→ **DATA UNDER STUDY**
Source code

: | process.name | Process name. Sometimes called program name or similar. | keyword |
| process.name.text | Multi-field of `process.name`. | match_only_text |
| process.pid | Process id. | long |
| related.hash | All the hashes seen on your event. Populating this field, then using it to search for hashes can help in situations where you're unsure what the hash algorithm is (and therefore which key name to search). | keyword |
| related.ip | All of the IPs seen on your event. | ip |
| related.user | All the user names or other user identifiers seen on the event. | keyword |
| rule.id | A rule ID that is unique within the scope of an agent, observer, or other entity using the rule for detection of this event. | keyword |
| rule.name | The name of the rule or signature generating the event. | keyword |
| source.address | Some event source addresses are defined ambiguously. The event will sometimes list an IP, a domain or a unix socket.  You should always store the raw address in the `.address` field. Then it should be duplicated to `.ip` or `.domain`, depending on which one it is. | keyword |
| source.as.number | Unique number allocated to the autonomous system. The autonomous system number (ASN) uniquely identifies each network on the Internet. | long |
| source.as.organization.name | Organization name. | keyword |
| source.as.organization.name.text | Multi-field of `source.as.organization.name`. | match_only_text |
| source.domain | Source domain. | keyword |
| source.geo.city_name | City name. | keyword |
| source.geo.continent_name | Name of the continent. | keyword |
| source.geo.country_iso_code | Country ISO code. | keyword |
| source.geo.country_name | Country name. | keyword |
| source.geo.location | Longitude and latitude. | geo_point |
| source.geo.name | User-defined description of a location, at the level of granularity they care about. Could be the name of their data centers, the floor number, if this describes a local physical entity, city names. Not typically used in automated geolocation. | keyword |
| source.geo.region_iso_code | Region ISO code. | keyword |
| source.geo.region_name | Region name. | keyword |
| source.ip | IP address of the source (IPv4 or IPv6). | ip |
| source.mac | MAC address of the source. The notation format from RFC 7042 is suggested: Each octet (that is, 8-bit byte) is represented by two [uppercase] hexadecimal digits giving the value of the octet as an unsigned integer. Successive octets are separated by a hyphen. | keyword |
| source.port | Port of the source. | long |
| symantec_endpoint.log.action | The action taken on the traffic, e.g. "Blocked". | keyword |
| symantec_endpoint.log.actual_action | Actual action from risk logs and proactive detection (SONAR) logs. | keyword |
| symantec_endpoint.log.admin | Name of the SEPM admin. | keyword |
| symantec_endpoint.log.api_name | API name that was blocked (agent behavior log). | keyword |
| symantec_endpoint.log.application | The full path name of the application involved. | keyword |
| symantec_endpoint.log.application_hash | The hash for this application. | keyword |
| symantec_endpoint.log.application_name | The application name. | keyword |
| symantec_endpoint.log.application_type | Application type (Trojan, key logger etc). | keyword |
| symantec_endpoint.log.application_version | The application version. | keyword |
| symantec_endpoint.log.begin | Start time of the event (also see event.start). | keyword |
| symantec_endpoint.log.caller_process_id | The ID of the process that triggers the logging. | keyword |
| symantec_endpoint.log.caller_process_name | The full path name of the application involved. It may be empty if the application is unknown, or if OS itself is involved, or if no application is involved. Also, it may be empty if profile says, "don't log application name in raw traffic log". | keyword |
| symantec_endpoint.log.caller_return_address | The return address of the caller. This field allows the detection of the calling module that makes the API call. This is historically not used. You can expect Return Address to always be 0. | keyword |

→ **WHAT YOU SHOULD DO**
Pull every line from the rows above that contains the string "Multi".

→ **EXERCISE ANSWER**
| process.name.text | Multi-field of `process.name`. | match_only_text |
| source.as.organization.name.text | Multi-field of `source.as.organization.name`. | match_only_text |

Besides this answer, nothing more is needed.